The data arrive at a delicate moment for policymakers. Inflation remains above the central bank’s 3% target, and the benchmark interest rate has held steady at 11.25% since March 2023. With price pressures still elevated, monetary easing appears unlikely in the near term. At the same time, weak domestic demand and global uncertainty are weighing on investment and consumption, limiting the effectiveness of fiscal stimulus.
Short-term resilience may be waning just as external conditions grow more volatile.
While cumulative growth for 2023 remains positive—bolstered by earlier gains and resilient export sectors—the October figures underscore structural challenges. Analysts point to low productivity, limited infrastructure investment, and regulatory uncertainty as persistent drags on long-term potential. The manufacturing sector has benefited from nearshoring trends, but these gains have yet to translate into broader economic dynamism.

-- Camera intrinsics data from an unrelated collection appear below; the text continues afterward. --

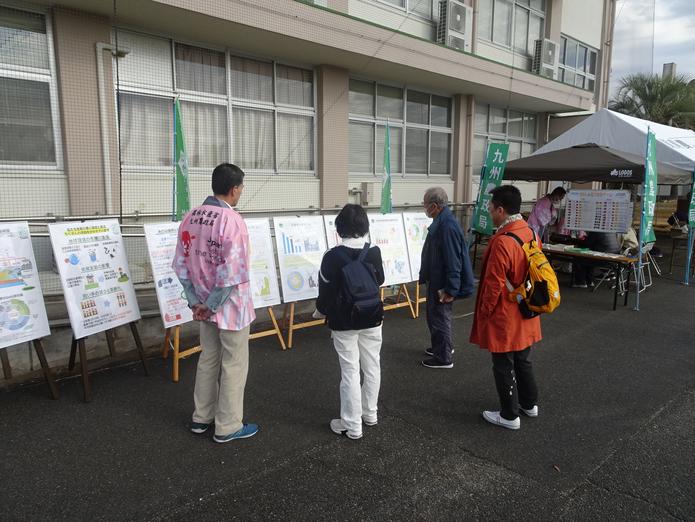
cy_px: 261
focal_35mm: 24
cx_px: 348
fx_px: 482
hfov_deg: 71.6
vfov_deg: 56.8
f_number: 3.5
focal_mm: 4.1
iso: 80
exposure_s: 1/640
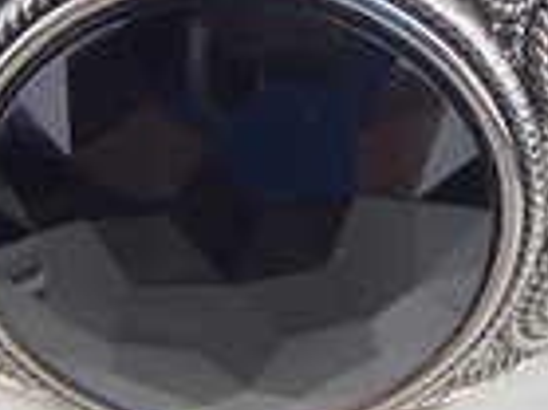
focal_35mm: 91
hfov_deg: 21.5
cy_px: 30
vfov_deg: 16.0
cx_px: 246
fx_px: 1439
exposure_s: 1/160
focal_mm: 6.64
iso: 200
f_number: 4.7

The services sector, which accounts for a large share of employment and output, has also shown signs of fatigue. Although seasonal spending during the final quarter may provide a temporary lift, it is unlikely to offset deeper constraints without more robust policy support or structural reform.
Mexico’s economy expanded by 3.1% in 2022 but is expected to slow in both 2023 and 2024. The latest IGAE figures suggest that short-term resilience may be waning just as external conditions grow more volatile. For now, authorities face limited room to maneuver—caught between inflationary pressures and a sluggish recovery.